European Central Bank's Draghi cautiously upbeat on eurozone
Posted May 10
FRANKFURT, Germany — The head of the European Central Bank says that risks to the strengthening economy of the 19-country eurozone have fallen — but insists it's too early to declare victory and start withdrawing stimulus measures.
Mario Draghi said in remarks delivered Wednesday in the Dutch parliament that recent data confirm that the rebound "is becoming increasingly solid and that downside risks have further diminished."
He added that "nevertheless, it is too early to declare success" and stressed that the bank's improved forecasts assume the full implementation of its stimulus measures. The bank says it will continue pumping 60 billion euros ($66 billion) a month in newly printed money into the economy through the end of the year, and beyond if necessary. The bank has also held its key interest rate benchmark at a record low of zero even as growth picked up.
Draghi was greeted by finance committee chairman Pieter Duisenberg, the son of Wim Duisenberg, the first head of the ECB when it was created in 1998 ahead of the introduction of the shared euro currency in 1999. Wim Duisenberg died in 2005.
The committee, however, gave Draghi anything but a nostalgic reception. The ECB's stimulus programs have provoked criticism in the more prosperous northern European countries such as Germany and the Netherlands. That's because the stimulus efforts to lower market interest rates are seen as hurting savers and bailing out less financially solid countries.

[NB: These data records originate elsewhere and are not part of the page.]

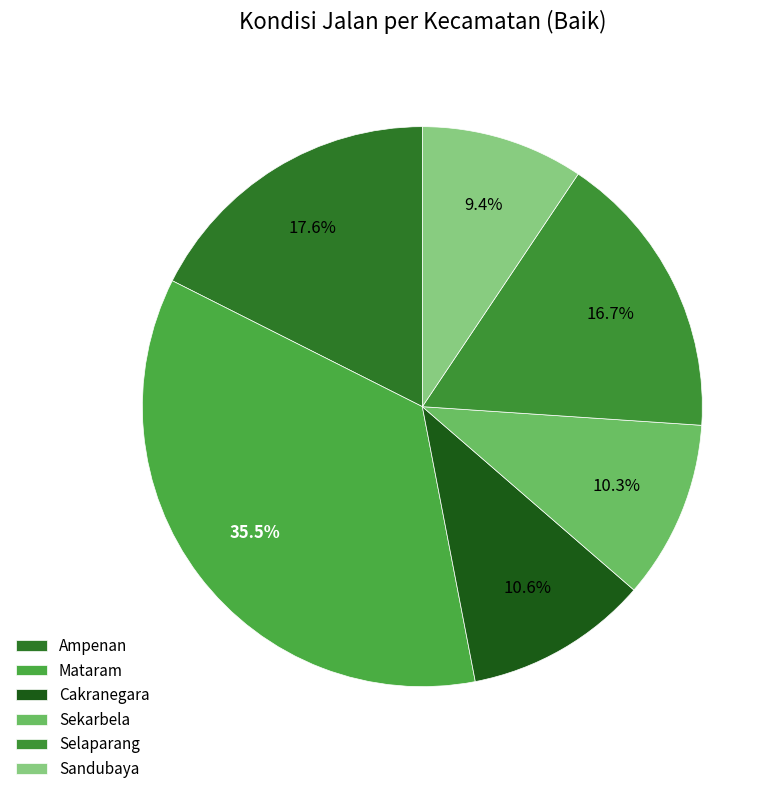

Is there a majority slice in this chart?

No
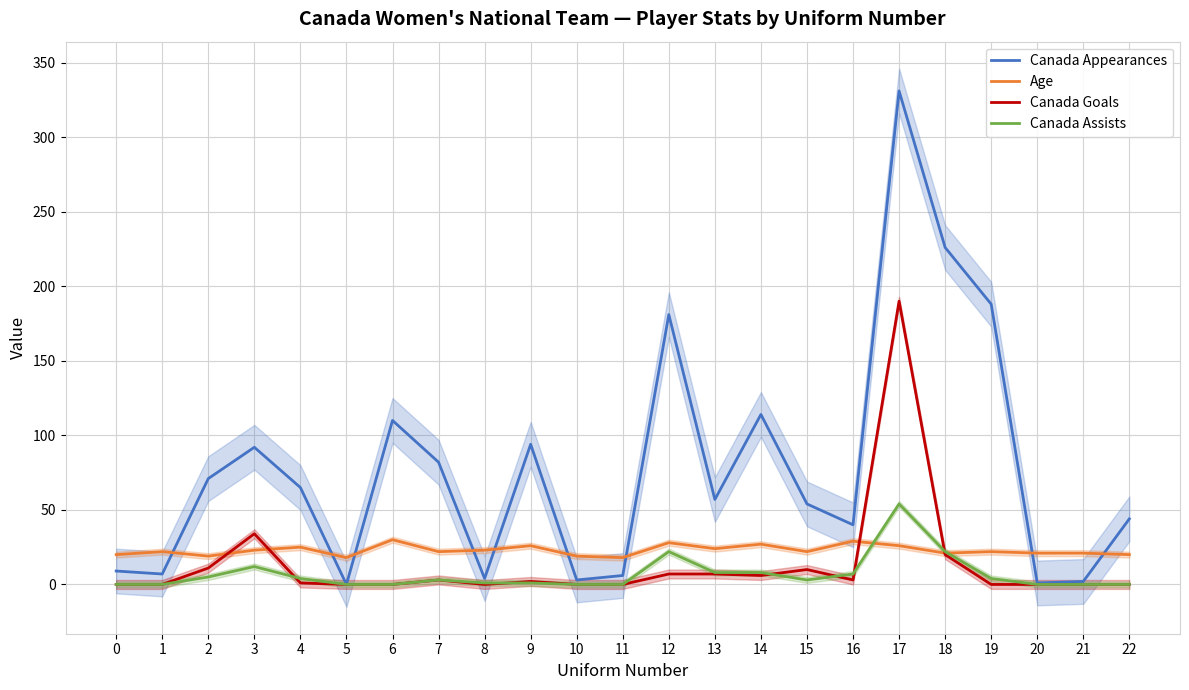

Does the chart have visible grid lines?

Yes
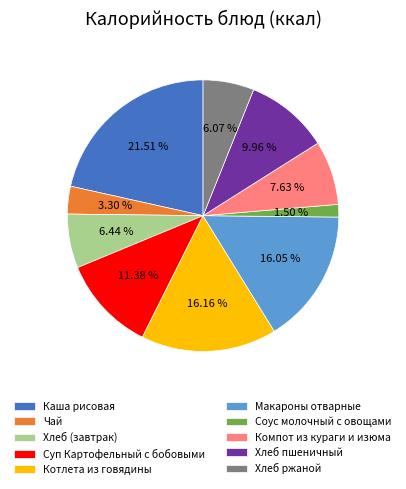

What is the largest slice in the pie chart?

Каша рисовая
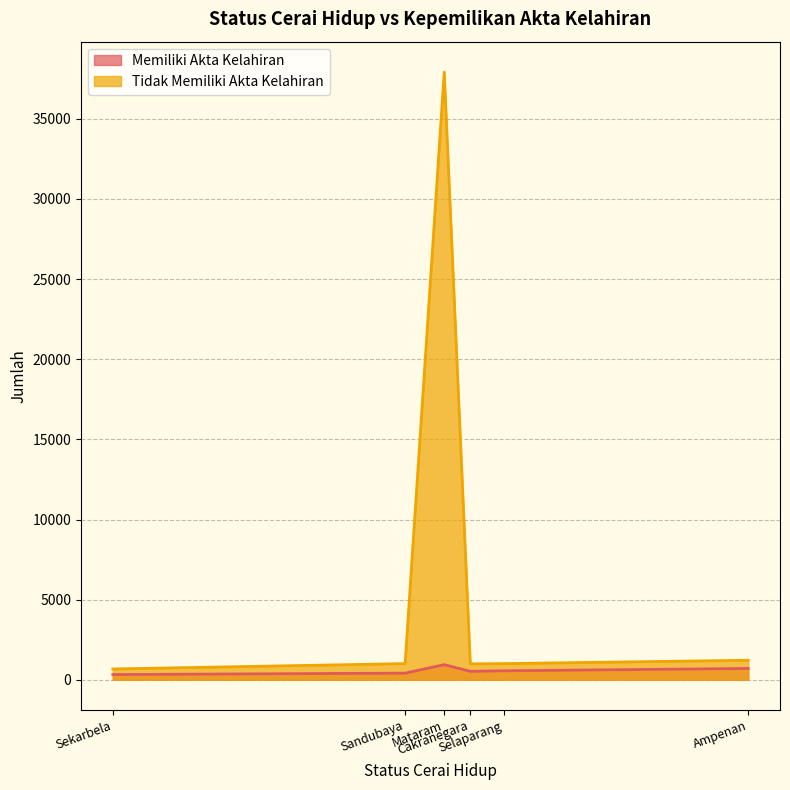

What position from the right is Mataram?

4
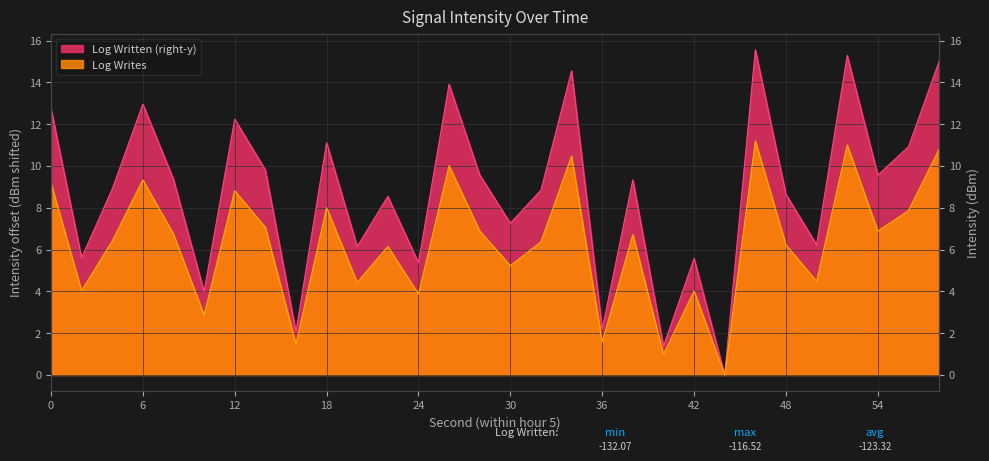

In Log Written (right-y), how many points are lower than both neighbors (excluding endpoints)?

11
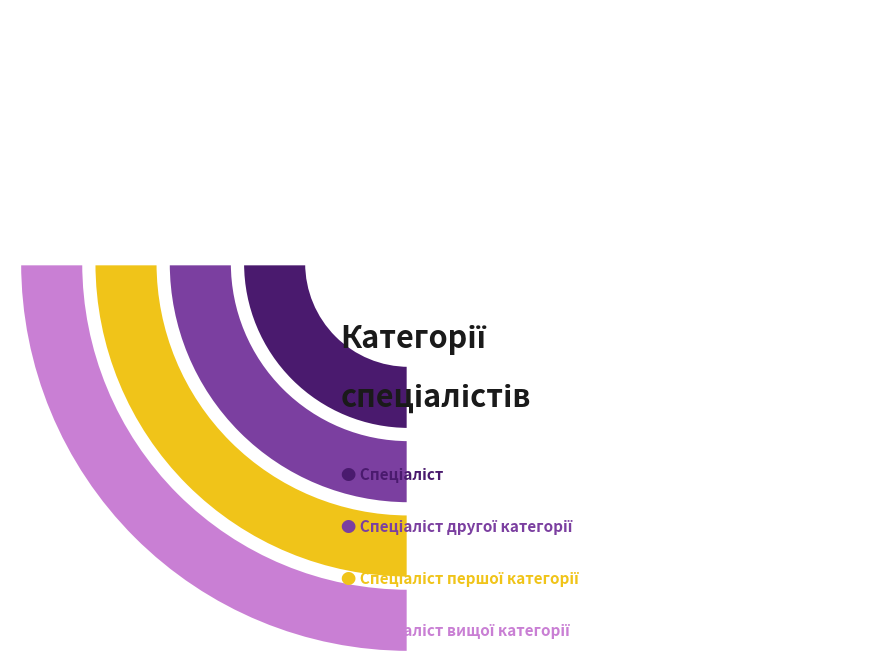

What percentage is the Спеціаліст першої категорії slice, to the nearest percent?

30%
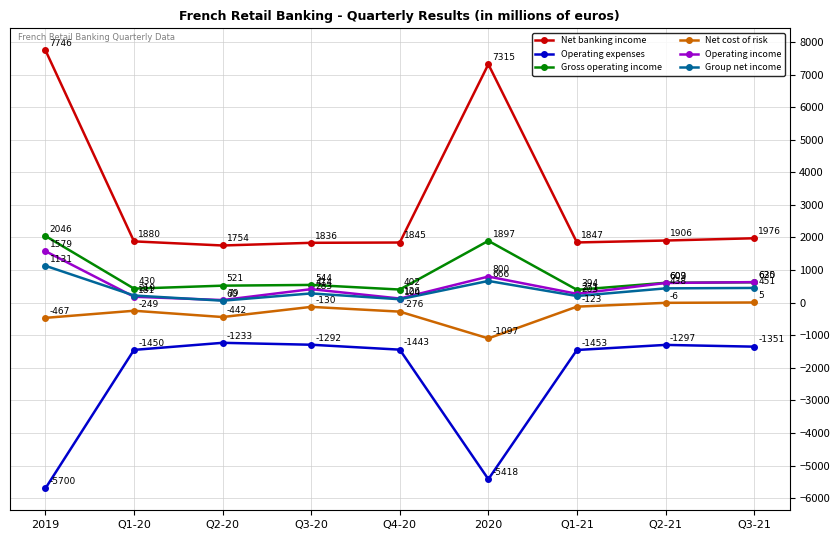

Is this an area chart (filled region under the line)?

No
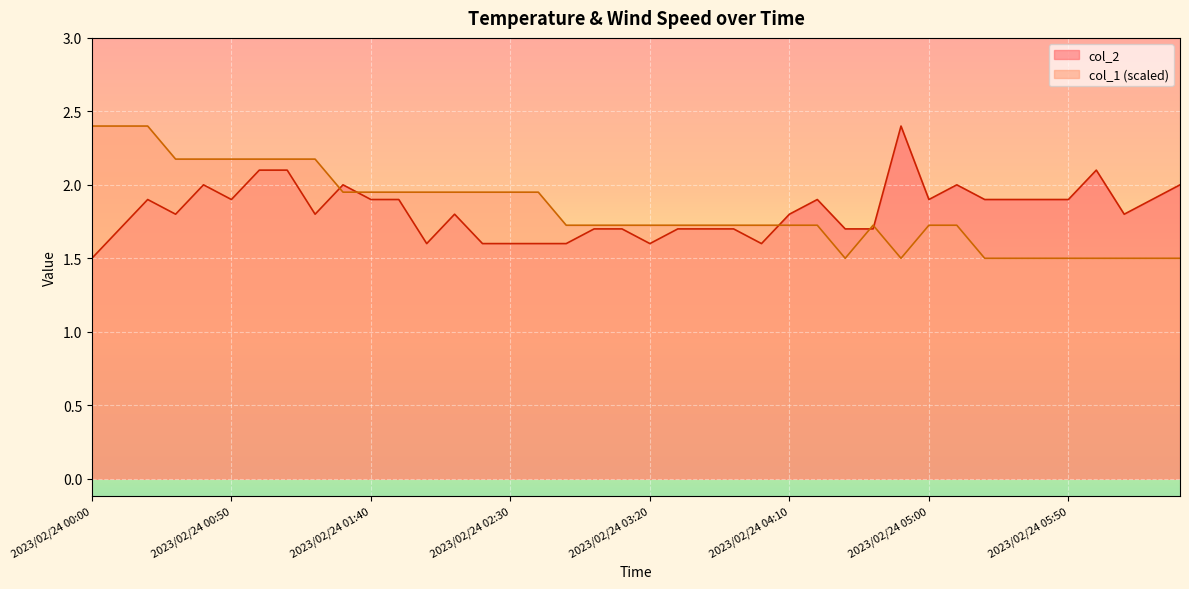

Reading left to right, extract all data points from this chart.

col_2: 2023/02/24 00:00=1.5	2023/02/24 00:10=1.7	2023/02/24 00:20=1.9	2023/02/24 00:30=1.8	2023/02/24 00:40=2.0	2023/02/24 00:50=1.9	2023/02/24 01:00=2.1	2023/02/24 01:10=2.1	2023/02/24 01:20=1.8	2023/02/24 01:30=2.0	2023/02/24 01:40=1.9	2023/02/24 01:50=1.9	2023/02/24 02:00=1.6	2023/02/24 02:10=1.8	2023/02/24 02:20=1.6	2023/02/24 02:30=1.6	2023/02/24 02:40=1.6	2023/02/24 02:50=1.6	2023/02/24 03:00=1.7	2023/02/24 03:10=1.7	2023/02/24 03:20=1.6	2023/02/24 03:30=1.7	2023/02/24 03:40=1.7	2023/02/24 03:50=1.7	2023/02/24 04:00=1.6	2023/02/24 04:10=1.8	2023/02/24 04:20=1.9	2023/02/24 04:30=1.7	2023/02/24 04:40=1.7	2023/02/24 04:50=2.4	2023/02/24 05:00=1.9	2023/02/24 05:10=2.0	2023/02/24 05:20=1.9	2023/02/24 05:30=1.9	2023/02/24 05:40=1.9	2023/02/24 05:50=1.9	2023/02/24 06:00=2.1	2023/02/24 06:10=1.8	2023/02/24 06:20=1.9	2023/02/24 06:30=2.0
col_1: 2023/02/24 00:00=2.4	2023/02/24 00:10=2.4	2023/02/24 00:20=2.4	2023/02/24 00:30=2.2	2023/02/24 00:40=2.2	2023/02/24 00:50=2.2	2023/02/24 01:00=2.2	2023/02/24 01:10=2.2	2023/02/24 01:20=2.2	2023/02/24 01:30=1.9	2023/02/24 01:40=1.9	2023/02/24 01:50=1.9	2023/02/24 02:00=1.9	2023/02/24 02:10=1.9	2023/02/24 02:20=1.9	2023/02/24 02:30=1.9	2023/02/24 02:40=1.9	2023/02/24 02:50=1.7	2023/02/24 03:00=1.7	2023/02/24 03:10=1.7	2023/02/24 03:20=1.7	2023/02/24 03:30=1.7	2023/02/24 03:40=1.7	2023/02/24 03:50=1.7	2023/02/24 04:00=1.7	2023/02/24 04:10=1.7	2023/02/24 04:20=1.7	2023/02/24 04:30=1.5	2023/02/24 04:40=1.7	2023/02/24 04:50=1.5	2023/02/24 05:00=1.7	2023/02/24 05:10=1.7	2023/02/24 05:20=1.5	2023/02/24 05:30=1.5	2023/02/24 05:40=1.5	2023/02/24 05:50=1.5	2023/02/24 06:00=1.5	2023/02/24 06:10=1.5	2023/02/24 06:20=1.5	2023/02/24 06:30=1.5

Lawmaker Tony van Dijck told Draghi that "you're not a hero" in the Netherlands by depriving savers of returns on their holdings.
Draghi responded that the stimulus had benefited the economy and ordinary people by helping boost employment. He said the policies had played a role in the creation of 4.5 million jobs over the last three years.
Analysts expect the ECB to signal later this year it will taper the stimulus program in 2018.
The currency union's economy grew 0.5 percent in the first quarter and unemployment has fallen slowly to 9.5 percent, but with sharp differences between countries. Inflation, meanwhile, has risen to 1.9 percent, in line with the ECB's goal of just under 2 percent. But the bank has warned it needs to see that inflation is back on track in a sustainable way. Core inflation, which excludes volatile food and fuel prices, remains at a weak 1.2 percent.
Withdrawing the stimulus will have far-reaching effects. It will mean higher interest costs for longer-term borrowers such as corporations, governments and people with house mortgages. It will make it easier to save for retirement and to fund pension plans out of current income. It could also send bond prices lower in the short terms. Over the longer term, higher rates should make conservative holdings such as savings accounts and bonds more attractive relative to riskier ones such as stocks.